▶ _ABOUT THIS TASK_: Give back exactly the lines of the entries below from the line with "staining of prostate" to the line with "cells show no", inclusive, and only those.

Saved entries:

※

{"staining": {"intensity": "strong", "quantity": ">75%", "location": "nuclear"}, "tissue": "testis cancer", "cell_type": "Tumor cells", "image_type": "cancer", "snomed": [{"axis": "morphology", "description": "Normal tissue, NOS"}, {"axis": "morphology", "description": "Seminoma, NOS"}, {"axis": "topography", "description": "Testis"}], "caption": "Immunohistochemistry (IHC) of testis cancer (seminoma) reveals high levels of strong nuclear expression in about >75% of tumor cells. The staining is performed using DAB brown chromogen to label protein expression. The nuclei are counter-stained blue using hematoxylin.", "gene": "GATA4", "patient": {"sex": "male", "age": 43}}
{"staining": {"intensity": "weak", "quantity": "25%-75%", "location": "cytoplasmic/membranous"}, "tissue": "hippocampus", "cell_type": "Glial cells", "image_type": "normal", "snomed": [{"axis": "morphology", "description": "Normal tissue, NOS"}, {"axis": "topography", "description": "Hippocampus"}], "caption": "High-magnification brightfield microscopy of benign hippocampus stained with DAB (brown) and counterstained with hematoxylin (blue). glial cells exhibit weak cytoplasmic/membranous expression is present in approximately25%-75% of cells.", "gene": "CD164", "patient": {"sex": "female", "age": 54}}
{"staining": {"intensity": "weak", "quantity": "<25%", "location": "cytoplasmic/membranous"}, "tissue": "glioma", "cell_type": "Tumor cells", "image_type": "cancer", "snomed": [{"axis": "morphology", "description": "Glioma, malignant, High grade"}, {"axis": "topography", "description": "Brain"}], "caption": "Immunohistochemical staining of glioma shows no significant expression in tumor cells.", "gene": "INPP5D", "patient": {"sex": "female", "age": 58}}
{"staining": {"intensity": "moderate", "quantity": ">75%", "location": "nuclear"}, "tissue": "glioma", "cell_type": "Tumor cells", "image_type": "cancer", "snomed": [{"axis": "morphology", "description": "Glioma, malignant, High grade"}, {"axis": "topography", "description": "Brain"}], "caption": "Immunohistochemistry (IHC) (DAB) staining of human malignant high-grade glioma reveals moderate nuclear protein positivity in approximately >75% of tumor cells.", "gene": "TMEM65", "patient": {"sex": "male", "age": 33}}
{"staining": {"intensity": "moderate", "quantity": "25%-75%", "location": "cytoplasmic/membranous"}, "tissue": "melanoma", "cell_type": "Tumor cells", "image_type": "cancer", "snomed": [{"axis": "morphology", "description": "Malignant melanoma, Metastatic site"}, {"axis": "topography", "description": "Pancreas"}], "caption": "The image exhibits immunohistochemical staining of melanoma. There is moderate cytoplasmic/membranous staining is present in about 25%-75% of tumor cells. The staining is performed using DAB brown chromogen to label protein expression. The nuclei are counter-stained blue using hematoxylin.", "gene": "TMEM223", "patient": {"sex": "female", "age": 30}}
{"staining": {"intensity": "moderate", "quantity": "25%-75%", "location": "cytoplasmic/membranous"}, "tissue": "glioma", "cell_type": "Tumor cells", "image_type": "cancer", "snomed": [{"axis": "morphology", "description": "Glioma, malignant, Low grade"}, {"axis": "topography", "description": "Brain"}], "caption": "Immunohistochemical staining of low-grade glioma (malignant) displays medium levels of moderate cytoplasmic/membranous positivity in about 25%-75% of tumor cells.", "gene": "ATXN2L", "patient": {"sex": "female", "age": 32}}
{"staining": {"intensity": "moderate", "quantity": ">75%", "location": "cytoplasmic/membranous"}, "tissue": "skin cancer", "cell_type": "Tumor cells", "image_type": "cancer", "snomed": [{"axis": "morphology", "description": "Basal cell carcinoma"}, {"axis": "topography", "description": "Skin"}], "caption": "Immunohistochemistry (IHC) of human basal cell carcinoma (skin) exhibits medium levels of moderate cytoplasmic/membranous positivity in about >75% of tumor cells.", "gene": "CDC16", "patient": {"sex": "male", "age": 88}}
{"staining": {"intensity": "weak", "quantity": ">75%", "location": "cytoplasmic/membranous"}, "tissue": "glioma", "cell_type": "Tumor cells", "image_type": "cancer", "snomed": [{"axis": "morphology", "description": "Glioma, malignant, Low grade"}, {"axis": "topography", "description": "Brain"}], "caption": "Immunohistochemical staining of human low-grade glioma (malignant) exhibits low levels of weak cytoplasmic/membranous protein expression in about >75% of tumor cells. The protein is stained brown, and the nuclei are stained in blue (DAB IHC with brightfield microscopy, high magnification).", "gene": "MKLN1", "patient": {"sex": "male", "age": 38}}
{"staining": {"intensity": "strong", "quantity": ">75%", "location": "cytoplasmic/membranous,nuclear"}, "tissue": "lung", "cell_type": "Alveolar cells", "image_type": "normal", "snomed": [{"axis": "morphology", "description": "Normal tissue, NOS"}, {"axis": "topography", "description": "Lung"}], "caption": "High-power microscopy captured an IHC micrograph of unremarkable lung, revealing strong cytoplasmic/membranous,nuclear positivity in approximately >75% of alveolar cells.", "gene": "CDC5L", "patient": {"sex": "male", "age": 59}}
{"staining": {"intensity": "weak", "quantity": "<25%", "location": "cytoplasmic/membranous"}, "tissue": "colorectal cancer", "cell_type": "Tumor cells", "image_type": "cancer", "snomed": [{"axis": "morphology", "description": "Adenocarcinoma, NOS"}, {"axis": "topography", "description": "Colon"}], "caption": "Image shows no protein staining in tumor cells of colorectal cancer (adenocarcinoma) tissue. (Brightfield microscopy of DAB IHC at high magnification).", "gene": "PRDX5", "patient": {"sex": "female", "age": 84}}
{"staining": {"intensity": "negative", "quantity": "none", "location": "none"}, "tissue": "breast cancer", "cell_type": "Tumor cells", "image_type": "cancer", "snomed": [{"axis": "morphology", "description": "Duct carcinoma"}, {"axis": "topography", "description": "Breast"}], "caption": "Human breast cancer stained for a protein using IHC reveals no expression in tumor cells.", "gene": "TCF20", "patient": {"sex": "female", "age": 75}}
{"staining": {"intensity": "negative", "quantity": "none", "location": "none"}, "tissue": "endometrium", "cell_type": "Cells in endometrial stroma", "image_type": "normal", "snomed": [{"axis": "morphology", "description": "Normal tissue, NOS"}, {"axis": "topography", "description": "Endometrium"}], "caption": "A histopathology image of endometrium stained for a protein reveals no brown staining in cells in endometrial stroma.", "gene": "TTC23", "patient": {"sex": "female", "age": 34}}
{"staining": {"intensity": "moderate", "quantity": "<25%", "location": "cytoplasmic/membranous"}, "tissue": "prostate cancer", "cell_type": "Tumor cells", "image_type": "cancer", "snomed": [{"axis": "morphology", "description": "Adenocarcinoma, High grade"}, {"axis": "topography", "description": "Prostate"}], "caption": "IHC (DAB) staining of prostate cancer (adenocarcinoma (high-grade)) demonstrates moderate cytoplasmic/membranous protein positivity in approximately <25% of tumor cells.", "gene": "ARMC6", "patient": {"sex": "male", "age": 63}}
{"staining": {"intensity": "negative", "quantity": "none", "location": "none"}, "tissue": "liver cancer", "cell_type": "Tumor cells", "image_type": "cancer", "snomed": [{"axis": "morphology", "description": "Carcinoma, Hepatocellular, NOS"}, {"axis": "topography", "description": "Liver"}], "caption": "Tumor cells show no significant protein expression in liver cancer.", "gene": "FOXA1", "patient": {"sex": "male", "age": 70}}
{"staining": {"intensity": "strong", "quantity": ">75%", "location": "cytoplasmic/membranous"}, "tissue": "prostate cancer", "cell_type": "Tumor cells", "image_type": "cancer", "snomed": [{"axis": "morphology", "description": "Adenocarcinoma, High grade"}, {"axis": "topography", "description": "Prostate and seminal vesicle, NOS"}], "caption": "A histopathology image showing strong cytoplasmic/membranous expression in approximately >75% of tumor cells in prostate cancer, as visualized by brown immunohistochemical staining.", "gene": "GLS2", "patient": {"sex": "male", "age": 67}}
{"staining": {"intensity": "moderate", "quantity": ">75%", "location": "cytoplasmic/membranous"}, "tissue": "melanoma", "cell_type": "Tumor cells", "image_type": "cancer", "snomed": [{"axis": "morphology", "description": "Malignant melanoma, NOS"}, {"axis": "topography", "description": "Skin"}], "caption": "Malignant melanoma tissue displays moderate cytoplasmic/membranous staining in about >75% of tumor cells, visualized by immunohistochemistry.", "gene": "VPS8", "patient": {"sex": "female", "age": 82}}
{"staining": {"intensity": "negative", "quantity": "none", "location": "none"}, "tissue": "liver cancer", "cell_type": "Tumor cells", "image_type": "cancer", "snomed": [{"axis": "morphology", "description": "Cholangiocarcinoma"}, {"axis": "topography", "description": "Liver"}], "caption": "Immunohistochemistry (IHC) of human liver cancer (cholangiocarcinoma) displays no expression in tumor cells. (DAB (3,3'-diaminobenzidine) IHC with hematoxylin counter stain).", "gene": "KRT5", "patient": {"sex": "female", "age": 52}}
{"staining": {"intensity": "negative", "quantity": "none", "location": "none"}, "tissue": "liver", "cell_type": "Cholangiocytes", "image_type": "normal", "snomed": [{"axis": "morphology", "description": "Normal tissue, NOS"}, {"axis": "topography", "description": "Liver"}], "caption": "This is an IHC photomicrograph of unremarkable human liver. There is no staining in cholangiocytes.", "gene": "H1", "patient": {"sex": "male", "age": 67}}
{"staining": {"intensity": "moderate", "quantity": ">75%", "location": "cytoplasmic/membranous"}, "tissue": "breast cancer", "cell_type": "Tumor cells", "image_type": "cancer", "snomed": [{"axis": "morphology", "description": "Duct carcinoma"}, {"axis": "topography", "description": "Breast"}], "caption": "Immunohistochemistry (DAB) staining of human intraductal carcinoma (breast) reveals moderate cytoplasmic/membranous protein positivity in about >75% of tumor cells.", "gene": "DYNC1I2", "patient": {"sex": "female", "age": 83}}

※

▶ _EXPECTED ANSWER_:
{"staining": {"intensity": "moderate", "quantity": "<25%", "location": "cytoplasmic/membranous"}, "tissue": "prostate cancer", "cell_type": "Tumor cells", "image_type": "cancer", "snomed": [{"axis": "morphology", "description": "Adenocarcinoma, High grade"}, {"axis": "topography", "description": "Prostate"}], "caption": "IHC (DAB) staining of prostate cancer (adenocarcinoma (high-grade)) demonstrates moderate cytoplasmic/membranous protein positivity in approximately <25% of tumor cells.", "gene": "ARMC6", "patient": {"sex": "male", "age": 63}}
{"staining": {"intensity": "negative", "quantity": "none", "location": "none"}, "tissue": "liver cancer", "cell_type": "Tumor cells", "image_type": "cancer", "snomed": [{"axis": "morphology", "description": "Carcinoma, Hepatocellular, NOS"}, {"axis": "topography", "description": "Liver"}], "caption": "Tumor cells show no significant protein expression in liver cancer.", "gene": "FOXA1", "patient": {"sex": "male", "age": 70}}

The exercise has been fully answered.